» **Task statement**:
Scan the material below for the word "lines", then copy every line in which it appears.
╭──
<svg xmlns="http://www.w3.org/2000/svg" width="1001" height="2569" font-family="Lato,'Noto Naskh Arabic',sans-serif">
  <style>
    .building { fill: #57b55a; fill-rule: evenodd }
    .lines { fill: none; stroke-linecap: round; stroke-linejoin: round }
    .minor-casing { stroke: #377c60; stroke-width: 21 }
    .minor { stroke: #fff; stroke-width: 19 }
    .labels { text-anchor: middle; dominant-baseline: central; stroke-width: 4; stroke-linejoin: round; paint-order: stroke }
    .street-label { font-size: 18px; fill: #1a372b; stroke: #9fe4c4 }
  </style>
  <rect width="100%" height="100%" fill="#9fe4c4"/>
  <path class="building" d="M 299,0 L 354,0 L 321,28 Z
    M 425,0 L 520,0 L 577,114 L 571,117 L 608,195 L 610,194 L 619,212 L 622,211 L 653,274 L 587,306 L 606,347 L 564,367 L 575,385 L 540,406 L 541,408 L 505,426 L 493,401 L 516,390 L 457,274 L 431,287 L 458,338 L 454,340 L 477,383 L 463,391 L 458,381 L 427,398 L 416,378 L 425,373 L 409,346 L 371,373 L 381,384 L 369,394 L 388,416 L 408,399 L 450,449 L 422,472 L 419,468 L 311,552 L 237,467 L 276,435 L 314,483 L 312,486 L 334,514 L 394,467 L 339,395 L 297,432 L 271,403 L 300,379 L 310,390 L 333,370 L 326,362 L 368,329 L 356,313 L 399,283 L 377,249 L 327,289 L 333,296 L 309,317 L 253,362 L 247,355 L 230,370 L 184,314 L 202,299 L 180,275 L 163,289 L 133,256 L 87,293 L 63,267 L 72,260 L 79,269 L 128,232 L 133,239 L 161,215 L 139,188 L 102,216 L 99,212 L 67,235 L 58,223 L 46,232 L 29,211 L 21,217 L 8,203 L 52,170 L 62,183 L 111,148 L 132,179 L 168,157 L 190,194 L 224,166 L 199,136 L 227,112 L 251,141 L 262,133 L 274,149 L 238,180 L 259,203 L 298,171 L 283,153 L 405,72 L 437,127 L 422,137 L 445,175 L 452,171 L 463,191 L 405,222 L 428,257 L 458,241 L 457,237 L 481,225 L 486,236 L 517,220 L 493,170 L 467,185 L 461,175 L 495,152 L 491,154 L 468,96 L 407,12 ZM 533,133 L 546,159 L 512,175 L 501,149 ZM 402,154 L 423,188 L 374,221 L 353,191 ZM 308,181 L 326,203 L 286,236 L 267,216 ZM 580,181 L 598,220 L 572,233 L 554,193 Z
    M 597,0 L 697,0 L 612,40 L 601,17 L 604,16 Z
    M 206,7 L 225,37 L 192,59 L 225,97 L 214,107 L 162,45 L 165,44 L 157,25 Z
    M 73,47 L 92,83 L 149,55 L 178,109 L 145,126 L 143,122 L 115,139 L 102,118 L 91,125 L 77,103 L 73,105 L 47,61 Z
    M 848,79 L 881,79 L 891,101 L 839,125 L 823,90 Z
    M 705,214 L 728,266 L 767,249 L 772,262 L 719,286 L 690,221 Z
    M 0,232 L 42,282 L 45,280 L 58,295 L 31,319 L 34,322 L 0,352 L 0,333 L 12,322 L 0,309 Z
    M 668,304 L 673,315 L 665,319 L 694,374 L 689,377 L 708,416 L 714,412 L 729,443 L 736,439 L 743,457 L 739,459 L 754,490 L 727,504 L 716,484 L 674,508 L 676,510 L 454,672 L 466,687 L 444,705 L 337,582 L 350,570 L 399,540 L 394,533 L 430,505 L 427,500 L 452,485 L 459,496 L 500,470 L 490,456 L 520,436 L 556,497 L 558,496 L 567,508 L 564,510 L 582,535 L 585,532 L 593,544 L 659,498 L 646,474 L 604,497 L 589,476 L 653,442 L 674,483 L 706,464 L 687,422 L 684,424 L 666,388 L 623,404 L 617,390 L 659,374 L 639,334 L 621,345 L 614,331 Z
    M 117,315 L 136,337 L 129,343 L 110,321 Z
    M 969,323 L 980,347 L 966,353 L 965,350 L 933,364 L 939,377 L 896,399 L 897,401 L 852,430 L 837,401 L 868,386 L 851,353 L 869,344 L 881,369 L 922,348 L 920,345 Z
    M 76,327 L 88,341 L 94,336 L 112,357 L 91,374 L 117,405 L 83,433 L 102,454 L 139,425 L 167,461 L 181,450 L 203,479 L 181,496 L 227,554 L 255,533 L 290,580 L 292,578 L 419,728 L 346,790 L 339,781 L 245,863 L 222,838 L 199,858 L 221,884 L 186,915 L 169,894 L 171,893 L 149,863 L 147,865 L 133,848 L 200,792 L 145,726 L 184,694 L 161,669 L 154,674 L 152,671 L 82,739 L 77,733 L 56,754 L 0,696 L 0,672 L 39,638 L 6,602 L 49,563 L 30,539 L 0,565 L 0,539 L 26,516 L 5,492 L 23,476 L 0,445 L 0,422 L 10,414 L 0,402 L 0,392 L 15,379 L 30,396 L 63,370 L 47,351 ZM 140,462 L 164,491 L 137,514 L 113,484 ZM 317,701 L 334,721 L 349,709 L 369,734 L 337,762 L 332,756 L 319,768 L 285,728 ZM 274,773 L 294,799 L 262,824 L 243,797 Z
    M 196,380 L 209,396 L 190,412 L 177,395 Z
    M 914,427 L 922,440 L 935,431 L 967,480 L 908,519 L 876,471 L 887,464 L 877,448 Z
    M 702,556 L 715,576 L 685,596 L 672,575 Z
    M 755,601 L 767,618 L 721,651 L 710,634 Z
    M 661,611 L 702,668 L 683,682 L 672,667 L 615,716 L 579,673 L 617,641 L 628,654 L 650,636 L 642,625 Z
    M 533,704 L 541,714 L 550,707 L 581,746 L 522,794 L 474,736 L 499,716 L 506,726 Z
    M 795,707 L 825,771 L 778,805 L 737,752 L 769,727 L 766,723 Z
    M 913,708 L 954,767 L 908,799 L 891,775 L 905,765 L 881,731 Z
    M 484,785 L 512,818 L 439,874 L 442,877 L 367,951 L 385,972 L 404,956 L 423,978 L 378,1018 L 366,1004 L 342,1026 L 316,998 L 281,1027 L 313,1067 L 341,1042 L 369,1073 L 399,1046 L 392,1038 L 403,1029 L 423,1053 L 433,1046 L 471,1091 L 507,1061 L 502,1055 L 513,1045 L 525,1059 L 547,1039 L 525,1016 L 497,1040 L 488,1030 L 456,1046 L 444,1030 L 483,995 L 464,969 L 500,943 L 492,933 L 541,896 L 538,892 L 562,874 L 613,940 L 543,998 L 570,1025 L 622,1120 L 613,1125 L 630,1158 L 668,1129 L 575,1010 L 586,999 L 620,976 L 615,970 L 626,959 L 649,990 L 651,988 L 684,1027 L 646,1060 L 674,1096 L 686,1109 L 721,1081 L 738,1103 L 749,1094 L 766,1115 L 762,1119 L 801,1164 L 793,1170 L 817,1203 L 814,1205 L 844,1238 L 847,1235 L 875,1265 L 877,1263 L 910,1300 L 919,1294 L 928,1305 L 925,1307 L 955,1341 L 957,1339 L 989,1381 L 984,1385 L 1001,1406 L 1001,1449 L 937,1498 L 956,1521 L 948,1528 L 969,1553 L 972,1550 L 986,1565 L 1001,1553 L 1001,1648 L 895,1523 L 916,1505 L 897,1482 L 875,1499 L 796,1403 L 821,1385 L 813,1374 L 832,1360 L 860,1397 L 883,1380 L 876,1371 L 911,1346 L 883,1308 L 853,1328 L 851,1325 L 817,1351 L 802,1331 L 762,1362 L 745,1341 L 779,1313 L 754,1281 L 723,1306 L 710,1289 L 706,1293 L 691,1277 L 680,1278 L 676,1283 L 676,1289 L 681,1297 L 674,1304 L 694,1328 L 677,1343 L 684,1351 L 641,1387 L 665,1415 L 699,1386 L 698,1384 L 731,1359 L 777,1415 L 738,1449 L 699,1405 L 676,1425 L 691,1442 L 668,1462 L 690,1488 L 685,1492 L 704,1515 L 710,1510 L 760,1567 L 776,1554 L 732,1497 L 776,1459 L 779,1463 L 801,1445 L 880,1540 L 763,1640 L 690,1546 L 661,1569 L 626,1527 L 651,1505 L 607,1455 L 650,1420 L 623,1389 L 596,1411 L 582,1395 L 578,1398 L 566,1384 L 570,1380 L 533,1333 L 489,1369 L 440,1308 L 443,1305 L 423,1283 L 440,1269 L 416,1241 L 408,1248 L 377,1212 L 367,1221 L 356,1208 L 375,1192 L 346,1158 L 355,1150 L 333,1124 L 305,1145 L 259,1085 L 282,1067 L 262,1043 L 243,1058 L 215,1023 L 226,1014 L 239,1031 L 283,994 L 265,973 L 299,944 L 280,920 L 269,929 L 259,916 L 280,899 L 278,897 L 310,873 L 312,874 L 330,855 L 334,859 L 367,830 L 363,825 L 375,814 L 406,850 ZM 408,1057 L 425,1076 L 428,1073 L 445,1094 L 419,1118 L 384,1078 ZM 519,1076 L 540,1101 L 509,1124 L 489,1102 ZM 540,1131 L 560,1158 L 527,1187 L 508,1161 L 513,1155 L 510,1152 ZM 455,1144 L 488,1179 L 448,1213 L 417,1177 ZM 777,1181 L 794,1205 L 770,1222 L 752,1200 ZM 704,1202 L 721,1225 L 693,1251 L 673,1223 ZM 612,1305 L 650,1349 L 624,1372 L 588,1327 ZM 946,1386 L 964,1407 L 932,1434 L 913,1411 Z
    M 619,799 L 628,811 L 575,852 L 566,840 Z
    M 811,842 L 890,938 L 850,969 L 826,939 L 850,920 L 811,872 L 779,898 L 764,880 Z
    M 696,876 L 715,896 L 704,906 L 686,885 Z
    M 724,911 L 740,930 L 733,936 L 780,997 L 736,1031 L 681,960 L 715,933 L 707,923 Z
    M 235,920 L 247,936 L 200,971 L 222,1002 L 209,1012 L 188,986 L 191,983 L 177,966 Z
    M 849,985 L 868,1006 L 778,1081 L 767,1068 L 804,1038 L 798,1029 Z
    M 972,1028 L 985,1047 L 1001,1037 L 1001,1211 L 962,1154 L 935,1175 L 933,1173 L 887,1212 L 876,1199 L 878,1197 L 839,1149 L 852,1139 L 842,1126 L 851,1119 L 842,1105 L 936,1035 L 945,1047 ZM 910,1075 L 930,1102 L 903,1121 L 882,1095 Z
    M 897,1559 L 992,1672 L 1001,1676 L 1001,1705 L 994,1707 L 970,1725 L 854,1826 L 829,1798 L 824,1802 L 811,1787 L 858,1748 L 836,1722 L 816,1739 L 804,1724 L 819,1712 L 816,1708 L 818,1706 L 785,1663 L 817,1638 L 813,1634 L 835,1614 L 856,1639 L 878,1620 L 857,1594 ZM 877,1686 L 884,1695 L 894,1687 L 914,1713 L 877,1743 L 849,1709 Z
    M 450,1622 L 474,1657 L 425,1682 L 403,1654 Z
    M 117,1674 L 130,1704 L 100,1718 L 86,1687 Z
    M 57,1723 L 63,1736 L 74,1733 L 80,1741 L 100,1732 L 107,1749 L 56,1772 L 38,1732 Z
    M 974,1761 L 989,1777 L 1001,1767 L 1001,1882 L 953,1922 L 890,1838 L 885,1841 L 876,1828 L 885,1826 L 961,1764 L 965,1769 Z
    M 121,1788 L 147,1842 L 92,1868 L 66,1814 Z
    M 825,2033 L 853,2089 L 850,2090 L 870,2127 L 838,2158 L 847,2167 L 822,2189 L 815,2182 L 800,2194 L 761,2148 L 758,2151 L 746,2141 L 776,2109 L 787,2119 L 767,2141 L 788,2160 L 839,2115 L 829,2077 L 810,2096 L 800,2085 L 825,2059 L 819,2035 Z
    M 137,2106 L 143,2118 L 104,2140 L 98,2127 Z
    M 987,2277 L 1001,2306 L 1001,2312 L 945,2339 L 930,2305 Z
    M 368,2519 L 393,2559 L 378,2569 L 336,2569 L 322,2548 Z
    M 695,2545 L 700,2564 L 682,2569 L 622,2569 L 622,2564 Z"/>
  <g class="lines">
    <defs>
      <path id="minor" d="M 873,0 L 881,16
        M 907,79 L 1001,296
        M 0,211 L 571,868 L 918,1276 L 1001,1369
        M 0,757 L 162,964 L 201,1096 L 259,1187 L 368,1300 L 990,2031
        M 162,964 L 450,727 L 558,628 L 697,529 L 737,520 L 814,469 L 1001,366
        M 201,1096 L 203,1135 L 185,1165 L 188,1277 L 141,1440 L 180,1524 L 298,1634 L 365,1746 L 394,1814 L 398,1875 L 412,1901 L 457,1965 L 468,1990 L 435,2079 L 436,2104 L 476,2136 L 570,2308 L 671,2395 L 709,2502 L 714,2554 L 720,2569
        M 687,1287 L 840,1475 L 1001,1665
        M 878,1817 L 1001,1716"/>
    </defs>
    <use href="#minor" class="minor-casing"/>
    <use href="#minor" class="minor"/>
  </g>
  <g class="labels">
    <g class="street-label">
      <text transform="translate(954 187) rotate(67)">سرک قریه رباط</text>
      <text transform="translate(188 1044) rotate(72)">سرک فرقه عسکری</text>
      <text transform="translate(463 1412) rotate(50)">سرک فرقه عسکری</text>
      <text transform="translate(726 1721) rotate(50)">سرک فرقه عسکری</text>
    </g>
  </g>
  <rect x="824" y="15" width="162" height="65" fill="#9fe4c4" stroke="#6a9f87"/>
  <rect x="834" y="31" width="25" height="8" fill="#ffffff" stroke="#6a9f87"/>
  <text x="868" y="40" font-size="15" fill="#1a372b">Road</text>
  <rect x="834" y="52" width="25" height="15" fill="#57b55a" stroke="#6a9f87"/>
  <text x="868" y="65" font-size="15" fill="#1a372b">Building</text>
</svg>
╰──
» **Result below**:
    .lines { fill: none; stroke-linecap: round; stroke-linejoin: round }
  <g class="lines">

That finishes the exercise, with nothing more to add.